Writer: Najm Beba
Days like these, laying so low on the cold floor
I stare at the ceiling thinking how I just crave to know you’re well.
To know that you might still be breathing in this small, huge world of ours.
Staring at this ceiling, I’m crying from how I just miss you.
Reliving our last phone call, our last seconds together
How the world dug its teeth into our bones to separate us
How the world put a thick layer of oil between our flowing hearts of water
How the world hit us from every side we had guarded in preservation.
Whether we liked it or not, we were forced into segregation.
My Best Friend, you were my soul-mate.
No one was ever good to me as you were.
And by every passing minute, I ponder over how much I still owe you.
No one was ever as tender to me as you were, despite all my mistreatment.

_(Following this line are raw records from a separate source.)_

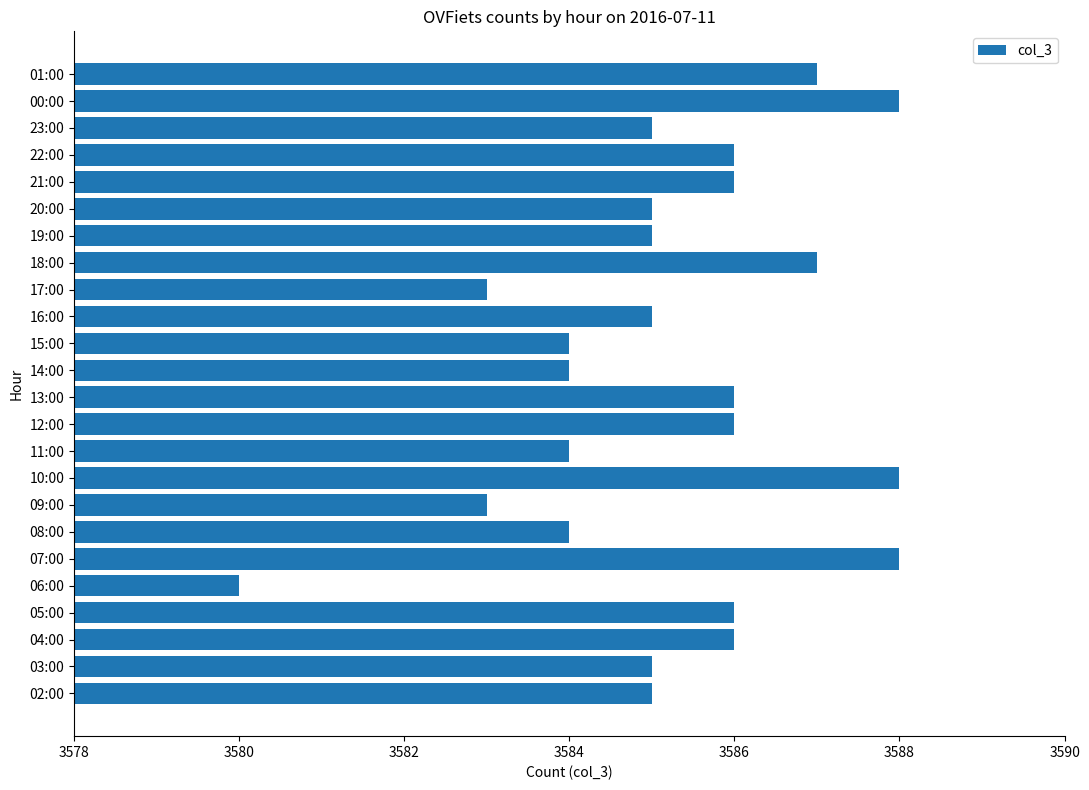

How many distinct data groups are displayed?

1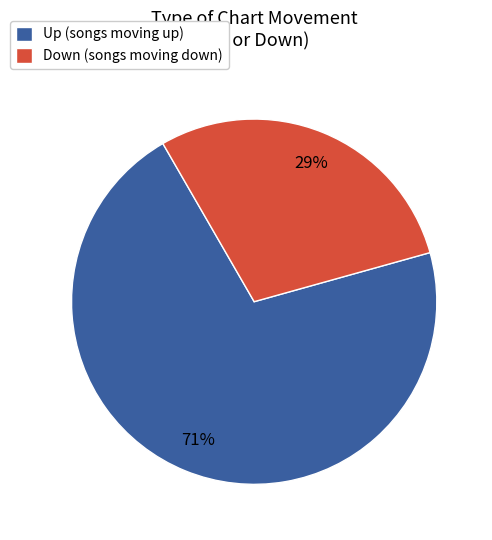

Approximately how many times larger is the value at Down (songs moving down) compared to Up (songs moving up)?

0.4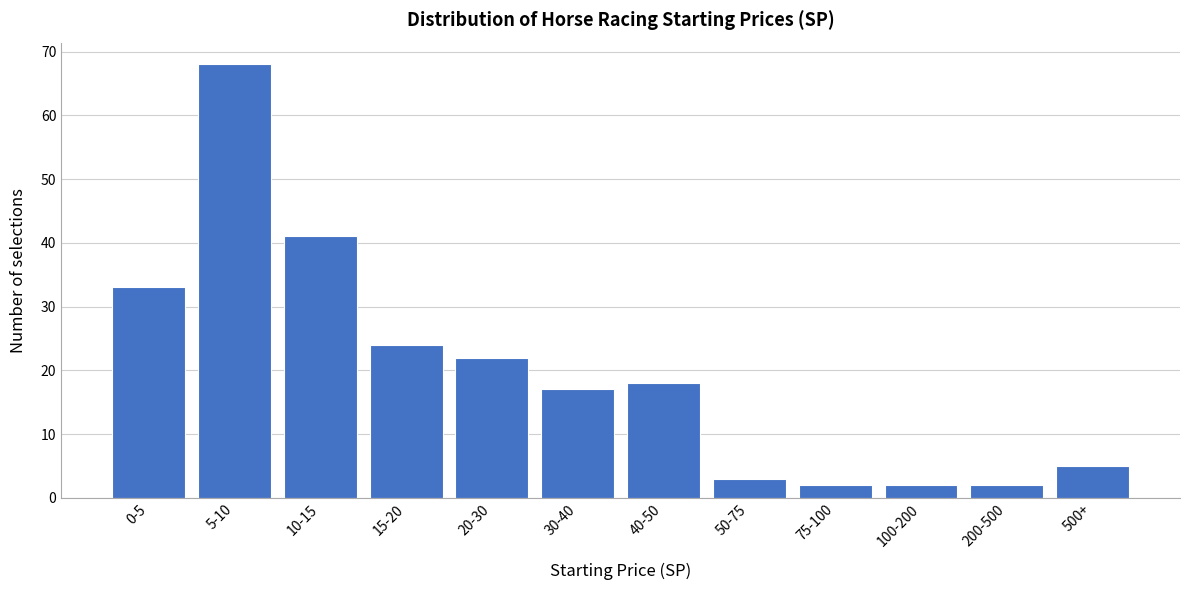

Reading left to right, extract all data points from this chart.

33	68	41	24	22	17	18	3	2	2	2	5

You gave me all you could, and I tried my best to give you all that’s within me.
I wanted to protect you from all your mistakes. Kindle you with grace just like you were.
I went to my limits just to try to reciprocate all the vibrancy you showed me.
But oh, honey, how cruel the world is.
Cold and rough, they put an insulator between us.
Warm and strong, our love is for each other, I know.
We went through so much together that I know our souls will forever be intertwined.
My dear, Best Friend I pray that you’re still inhaling the same oxygen as this world.
With all my heart, I only hope to see you again one day, as long as I’m alive.
And I just hope, with all my might, you’re not buried under this cold floor.